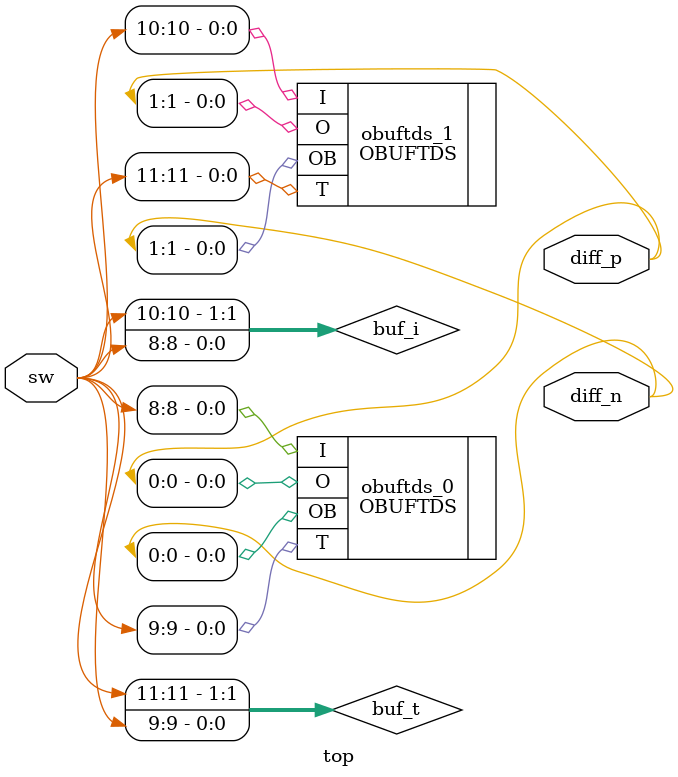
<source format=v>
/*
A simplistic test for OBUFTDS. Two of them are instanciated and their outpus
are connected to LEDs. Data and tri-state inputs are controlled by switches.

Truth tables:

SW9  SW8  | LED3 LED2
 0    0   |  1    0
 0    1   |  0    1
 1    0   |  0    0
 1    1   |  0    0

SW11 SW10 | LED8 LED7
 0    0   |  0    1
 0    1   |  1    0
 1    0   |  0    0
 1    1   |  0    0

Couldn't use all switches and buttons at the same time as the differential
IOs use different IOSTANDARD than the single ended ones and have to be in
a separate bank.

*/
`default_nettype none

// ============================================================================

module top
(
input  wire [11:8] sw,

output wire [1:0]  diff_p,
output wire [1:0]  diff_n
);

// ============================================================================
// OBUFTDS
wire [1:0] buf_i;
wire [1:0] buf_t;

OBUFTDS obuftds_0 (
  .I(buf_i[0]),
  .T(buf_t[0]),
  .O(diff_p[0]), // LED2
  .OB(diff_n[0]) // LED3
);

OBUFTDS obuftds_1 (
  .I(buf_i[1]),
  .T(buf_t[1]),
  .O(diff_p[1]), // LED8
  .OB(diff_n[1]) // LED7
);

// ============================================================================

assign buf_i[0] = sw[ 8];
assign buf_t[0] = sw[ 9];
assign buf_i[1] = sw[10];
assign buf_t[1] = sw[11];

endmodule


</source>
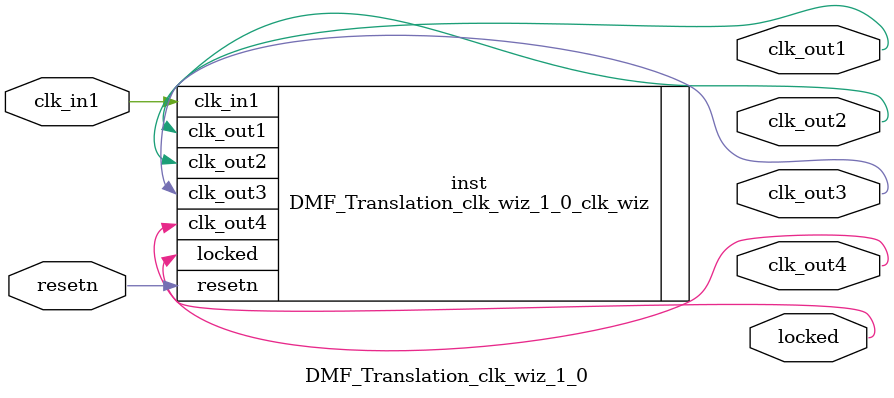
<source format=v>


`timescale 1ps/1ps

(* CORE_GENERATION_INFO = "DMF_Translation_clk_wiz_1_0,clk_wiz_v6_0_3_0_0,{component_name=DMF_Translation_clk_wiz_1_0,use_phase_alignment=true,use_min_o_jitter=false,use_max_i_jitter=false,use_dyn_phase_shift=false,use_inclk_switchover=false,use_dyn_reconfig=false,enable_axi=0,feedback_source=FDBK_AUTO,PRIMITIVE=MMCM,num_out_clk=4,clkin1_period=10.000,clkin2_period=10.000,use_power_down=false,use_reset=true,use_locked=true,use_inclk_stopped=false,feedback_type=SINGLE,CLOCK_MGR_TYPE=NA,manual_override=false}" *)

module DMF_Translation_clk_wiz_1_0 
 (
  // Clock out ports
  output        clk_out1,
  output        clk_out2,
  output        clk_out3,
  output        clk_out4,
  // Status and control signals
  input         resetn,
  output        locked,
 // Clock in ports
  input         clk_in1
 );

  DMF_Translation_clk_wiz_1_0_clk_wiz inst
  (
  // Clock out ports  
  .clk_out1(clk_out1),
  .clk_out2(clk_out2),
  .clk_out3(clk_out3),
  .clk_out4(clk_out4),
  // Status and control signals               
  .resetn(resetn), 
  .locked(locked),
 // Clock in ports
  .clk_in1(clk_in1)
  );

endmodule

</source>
--
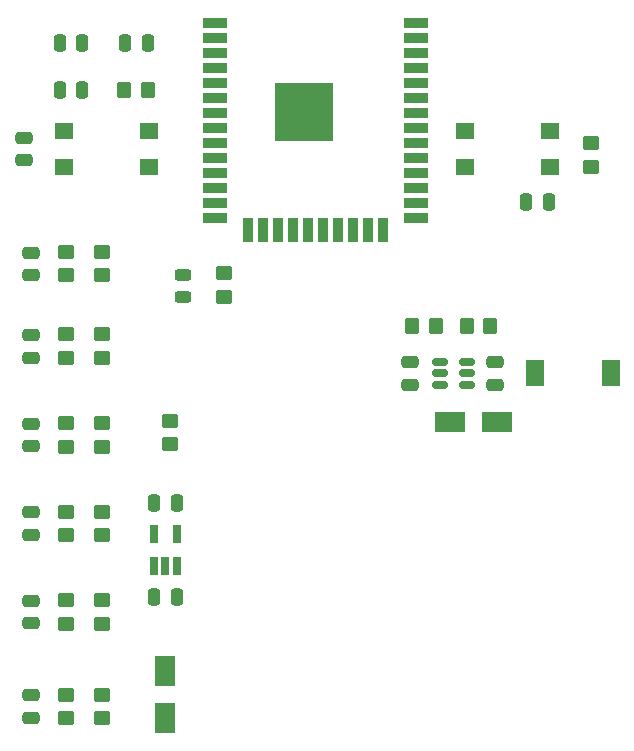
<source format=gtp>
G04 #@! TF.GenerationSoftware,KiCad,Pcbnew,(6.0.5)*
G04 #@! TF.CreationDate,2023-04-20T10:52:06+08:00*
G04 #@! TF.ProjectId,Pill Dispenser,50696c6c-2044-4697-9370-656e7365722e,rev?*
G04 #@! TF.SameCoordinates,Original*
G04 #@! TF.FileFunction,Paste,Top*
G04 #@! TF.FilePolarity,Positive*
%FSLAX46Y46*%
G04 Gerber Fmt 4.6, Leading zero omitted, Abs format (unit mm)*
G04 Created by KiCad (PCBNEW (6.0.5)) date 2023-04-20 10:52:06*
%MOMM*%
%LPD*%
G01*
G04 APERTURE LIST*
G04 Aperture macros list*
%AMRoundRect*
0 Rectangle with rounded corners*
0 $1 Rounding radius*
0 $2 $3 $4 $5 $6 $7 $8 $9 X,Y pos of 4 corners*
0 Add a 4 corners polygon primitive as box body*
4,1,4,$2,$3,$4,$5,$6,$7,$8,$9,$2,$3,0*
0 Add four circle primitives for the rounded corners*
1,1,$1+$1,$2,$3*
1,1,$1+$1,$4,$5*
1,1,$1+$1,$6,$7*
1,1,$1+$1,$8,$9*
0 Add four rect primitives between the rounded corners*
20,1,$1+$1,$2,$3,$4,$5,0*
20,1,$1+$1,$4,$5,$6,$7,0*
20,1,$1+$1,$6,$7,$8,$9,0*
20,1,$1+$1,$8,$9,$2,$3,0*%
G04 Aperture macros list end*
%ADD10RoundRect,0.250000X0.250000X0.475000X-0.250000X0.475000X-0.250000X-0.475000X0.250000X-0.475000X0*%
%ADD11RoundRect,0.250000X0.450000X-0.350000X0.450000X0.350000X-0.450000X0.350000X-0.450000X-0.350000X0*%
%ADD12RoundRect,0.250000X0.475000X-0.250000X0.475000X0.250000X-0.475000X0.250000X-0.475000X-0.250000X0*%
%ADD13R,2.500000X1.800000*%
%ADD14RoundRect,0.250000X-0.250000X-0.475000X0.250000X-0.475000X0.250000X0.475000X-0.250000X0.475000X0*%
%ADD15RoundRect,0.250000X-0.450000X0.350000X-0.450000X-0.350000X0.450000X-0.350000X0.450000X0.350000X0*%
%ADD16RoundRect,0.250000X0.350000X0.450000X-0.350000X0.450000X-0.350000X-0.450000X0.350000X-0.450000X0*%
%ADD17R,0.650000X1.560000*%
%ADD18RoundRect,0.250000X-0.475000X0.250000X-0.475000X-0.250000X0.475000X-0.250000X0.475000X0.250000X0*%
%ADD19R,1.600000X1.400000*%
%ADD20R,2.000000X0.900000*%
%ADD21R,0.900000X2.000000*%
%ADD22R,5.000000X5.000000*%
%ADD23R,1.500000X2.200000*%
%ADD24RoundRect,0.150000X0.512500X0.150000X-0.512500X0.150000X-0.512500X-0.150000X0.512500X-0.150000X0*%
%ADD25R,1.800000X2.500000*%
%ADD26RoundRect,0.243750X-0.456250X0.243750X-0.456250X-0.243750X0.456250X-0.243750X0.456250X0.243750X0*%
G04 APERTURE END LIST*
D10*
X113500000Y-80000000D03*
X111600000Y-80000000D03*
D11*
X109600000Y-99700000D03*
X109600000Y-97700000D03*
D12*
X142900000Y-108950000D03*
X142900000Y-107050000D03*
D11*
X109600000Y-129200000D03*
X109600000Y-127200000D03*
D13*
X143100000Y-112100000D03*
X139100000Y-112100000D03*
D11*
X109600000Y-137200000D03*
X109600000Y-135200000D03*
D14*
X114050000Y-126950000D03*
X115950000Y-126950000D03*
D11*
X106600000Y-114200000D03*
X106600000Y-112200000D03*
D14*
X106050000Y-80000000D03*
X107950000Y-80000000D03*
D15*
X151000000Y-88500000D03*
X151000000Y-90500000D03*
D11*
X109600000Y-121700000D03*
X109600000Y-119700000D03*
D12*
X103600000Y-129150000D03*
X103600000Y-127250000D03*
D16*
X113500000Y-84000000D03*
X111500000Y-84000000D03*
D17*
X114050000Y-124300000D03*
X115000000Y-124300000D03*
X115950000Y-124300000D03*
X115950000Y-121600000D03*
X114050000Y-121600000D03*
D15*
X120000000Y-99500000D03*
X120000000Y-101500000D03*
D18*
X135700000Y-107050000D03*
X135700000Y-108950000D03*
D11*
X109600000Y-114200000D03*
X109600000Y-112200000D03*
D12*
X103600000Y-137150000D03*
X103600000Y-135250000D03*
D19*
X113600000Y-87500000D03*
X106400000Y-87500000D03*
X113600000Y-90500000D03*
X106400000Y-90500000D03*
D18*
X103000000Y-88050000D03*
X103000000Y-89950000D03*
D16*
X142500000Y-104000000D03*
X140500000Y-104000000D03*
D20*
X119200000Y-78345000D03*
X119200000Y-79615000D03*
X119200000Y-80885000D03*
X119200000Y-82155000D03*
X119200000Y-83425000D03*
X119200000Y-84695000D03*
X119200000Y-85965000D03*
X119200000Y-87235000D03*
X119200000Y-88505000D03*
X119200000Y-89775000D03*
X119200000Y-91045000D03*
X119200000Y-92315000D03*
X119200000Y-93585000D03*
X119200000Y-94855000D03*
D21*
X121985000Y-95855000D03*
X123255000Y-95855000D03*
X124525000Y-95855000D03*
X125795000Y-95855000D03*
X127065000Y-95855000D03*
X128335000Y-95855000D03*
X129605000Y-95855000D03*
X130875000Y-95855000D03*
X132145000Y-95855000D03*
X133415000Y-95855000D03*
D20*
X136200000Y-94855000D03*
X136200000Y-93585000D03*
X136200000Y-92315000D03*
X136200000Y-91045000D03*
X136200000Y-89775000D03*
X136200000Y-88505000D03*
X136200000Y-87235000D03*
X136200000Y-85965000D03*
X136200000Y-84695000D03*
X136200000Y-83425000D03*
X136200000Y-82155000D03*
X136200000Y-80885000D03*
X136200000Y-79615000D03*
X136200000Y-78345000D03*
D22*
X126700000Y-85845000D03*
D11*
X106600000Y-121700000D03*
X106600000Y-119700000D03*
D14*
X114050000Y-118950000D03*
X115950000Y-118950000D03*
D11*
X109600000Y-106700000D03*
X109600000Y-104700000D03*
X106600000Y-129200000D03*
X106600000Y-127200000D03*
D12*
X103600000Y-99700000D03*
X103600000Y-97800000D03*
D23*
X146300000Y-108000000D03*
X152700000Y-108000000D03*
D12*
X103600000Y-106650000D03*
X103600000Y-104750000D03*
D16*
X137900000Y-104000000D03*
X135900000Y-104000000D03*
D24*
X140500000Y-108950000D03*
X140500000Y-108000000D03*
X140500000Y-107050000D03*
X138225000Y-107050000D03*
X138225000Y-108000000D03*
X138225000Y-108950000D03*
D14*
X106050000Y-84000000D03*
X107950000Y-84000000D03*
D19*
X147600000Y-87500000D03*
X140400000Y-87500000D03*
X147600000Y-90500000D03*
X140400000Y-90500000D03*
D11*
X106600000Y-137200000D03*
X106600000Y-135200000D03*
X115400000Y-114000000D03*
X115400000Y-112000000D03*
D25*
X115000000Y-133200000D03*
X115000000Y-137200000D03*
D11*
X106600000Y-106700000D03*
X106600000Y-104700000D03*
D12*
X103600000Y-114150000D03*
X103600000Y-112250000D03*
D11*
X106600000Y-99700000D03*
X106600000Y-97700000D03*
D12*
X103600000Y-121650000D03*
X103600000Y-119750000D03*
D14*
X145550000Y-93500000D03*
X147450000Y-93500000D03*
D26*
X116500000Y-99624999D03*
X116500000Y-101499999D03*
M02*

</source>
--
Work instructions - Lines in the data above may contain the word "format"; count them and give only the number.

Answer to the exercise - 4